[GRASSLIST:7911] Re: Hutchinson's Adaptive Alogrithm for sound DEMs?

Brent Wood b.wood at niwa.co.nz
Mon Aug 15 16:39:26 EDT 2005


On Mon, 15 Aug 2005, Dylan Beaudette wrote:

> On Sunday 14 August 2005 09:42 pm, Brent Wood wrote:
> [snip]
> > (Even though lakes & rivers for breaklines do not really happen on the
> > seabed where I do most of my modelling :-)
> >
> > I'd like to make more use of GRASS for this, but have found it slow &
> > cumbersome to the point of being unuseable when compared with GMT for
> > generating DEM's from point data (say 20 million points).
>
> Brent how does the gridding procedure in GMT compare to v.surf.rst ? is speed
> being gained over loss in accuracy or flexibility?

Um. A few notes.

GMT supports blockmean/blockmedian/blockmode for pre-processing lists of
XYZ points to "fit" the grid before trying to grid the data. This can
dramatically reduce the number of points to grid.

For some of my work with commercial fishing catch/effort data, generating
a grid based on the sum of values per grid cell is useful, and can be done
with blockmean (a parameter prevents dividing sum by count in the output.
Very useful :-)


GMT uses "surface" (& a couple of other commands as well, but I find this
works for me. I may need to tweak the tension parameter depending on my
data, but around 0.7 usually seems close)

 see:
http://gmt.soest.hawaii.edu/gmt/doc/html/surface.html
http://gmt.soest.hawaii.edu/gmt/doc/html/GMT_Docs/node111.html#15221

Given the code is available, it may be feasible to port surface/blockmean
etc to GRASS? Need to ask a programmer :-)


FWIW I also got very robust & fast results using the minc (minimum-curvature)
command of the commercial GIS package Genamap. It was an implementation of
the algorithm described in:
Webring, M., 1981, MINC: A gridding program based on minimum curvature: U.
S. Geological Survey Open-File report 81-1224.
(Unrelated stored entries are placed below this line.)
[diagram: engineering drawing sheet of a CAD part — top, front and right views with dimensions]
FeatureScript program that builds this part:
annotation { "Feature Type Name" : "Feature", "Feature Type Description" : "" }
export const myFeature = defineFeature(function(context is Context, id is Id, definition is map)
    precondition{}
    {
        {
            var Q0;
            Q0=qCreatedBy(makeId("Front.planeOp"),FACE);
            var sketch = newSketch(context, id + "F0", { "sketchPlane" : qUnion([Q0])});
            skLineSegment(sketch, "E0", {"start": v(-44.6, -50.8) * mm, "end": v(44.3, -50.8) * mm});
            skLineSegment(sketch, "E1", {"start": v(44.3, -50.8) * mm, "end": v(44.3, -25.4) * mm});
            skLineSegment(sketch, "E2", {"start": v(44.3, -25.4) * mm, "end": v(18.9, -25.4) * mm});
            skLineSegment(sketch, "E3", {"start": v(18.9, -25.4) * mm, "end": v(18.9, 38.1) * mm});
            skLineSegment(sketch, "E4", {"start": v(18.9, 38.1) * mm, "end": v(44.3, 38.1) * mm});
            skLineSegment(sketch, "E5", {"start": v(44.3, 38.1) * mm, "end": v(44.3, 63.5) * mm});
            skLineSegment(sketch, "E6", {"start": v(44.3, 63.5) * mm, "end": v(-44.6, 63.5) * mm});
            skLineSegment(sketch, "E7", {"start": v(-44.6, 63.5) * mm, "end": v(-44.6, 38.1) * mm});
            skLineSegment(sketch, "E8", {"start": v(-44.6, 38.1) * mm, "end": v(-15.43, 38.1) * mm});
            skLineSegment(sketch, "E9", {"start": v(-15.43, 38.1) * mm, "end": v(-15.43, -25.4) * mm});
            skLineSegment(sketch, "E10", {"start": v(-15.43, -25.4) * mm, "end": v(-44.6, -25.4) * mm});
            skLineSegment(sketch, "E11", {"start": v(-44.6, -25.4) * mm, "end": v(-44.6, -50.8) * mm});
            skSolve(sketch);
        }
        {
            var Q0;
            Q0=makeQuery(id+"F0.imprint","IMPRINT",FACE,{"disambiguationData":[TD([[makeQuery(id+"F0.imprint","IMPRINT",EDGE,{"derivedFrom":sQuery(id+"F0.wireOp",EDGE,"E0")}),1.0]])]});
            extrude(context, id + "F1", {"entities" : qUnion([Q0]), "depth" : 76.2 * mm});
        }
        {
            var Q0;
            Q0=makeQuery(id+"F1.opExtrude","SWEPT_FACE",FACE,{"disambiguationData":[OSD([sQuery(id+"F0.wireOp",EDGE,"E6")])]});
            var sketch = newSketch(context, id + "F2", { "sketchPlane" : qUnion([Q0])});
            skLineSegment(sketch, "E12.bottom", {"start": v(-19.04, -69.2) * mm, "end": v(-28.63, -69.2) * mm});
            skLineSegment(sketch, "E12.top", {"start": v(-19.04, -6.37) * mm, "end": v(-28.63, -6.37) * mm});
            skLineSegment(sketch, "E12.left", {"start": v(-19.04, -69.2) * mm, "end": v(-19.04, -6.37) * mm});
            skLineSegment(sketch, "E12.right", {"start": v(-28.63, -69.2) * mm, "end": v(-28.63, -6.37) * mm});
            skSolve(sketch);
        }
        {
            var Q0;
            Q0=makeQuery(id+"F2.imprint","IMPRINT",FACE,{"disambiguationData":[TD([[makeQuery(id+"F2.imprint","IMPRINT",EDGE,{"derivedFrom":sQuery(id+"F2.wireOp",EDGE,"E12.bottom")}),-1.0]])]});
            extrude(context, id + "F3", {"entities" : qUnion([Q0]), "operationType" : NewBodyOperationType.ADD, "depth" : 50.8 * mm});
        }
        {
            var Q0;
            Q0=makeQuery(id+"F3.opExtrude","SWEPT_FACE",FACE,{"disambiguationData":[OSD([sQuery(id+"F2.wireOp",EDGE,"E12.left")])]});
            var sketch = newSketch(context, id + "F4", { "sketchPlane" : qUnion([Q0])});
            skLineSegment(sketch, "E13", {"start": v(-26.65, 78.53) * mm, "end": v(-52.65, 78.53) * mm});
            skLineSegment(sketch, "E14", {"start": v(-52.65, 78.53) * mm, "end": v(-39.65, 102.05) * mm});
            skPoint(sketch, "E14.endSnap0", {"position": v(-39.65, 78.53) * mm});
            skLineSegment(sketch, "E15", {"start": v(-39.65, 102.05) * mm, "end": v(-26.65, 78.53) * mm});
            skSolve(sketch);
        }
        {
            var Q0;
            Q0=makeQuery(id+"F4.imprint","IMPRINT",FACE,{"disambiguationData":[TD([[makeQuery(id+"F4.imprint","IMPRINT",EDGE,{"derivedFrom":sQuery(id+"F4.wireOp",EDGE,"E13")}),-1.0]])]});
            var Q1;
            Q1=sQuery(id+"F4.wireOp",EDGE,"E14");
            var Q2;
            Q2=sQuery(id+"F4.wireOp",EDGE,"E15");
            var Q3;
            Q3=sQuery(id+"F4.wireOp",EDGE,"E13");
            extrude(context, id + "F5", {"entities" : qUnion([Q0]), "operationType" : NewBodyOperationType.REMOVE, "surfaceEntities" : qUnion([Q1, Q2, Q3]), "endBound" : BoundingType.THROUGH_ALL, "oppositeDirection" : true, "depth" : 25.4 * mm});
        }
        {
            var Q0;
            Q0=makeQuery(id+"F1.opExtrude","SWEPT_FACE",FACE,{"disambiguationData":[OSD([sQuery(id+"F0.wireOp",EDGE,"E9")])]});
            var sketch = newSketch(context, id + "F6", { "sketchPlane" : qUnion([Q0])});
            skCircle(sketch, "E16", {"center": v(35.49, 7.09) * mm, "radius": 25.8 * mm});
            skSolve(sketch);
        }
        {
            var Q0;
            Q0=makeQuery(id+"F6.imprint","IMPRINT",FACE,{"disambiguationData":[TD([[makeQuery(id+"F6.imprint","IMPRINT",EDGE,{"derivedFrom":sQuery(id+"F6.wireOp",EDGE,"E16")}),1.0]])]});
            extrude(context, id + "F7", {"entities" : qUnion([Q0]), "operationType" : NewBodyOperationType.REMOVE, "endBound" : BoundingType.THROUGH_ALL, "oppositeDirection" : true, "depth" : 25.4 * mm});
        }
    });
As I now only use OS tools, I don't have access to this any more :-)

>
> > If anyone has any ideas on how to address this & tweak performance I'd be
> > grateful, or if there is any specific info I can provide to help in this
> > area?
>
> there are some nice papers on tweaking the parameters for v.surf.rst and its
> kin in the recent GRASS 2002 conference proceedings [1].
>
> > A sort of "howto create a Spearfish-like DEM from raw point data" ??
>
> Again, one of Helena's papers talks about how to do this, and can be found on
> her website [2] (i have the relevant PDF if you would like it, but i
> originally found it here).

Yep. I have these, but still had problems with performance. One of the
issues was that generating a GRASS vector (point) dataset with all the
source data was slow & cumbersome, with the indices occupying much more
space than the data. I did get some suggestions from this list over that,
basically saying yes, that's it right now... so I stuck with GMT. I have
imported the GMT grids into GRASS to use with Nviz, with limited success,
the limits probably more due to the amount of time I spent than GRASS
itself.

(To be fair I must point out that I have basically dabbled in GRASS over
the years, rather than used it in earnest. My data is generally vector
based & GRASS has not always been an effective vector GIS. I do plan to
revisit GRASS/PostGIS/QGIS/R again.... But as GMT has worked well, with
GDAL/OGR etc, GRASS has not been a priority for me. Maybe when time
permits, sigh... :-)

>
> 1. http://www.ing.unitn.it/~grass/conferences/GRASS2002/proceedings/home.html
> 2. http://skagit.meas.ncsu.edu/~helena/gmslab/index.html
>


Thanks for the suggestions. DEM generation is an area of ongoing interest
& GRASS is _almost_ a useful tool for me in this. I'd love to see it
improved and become the DEM generating standard.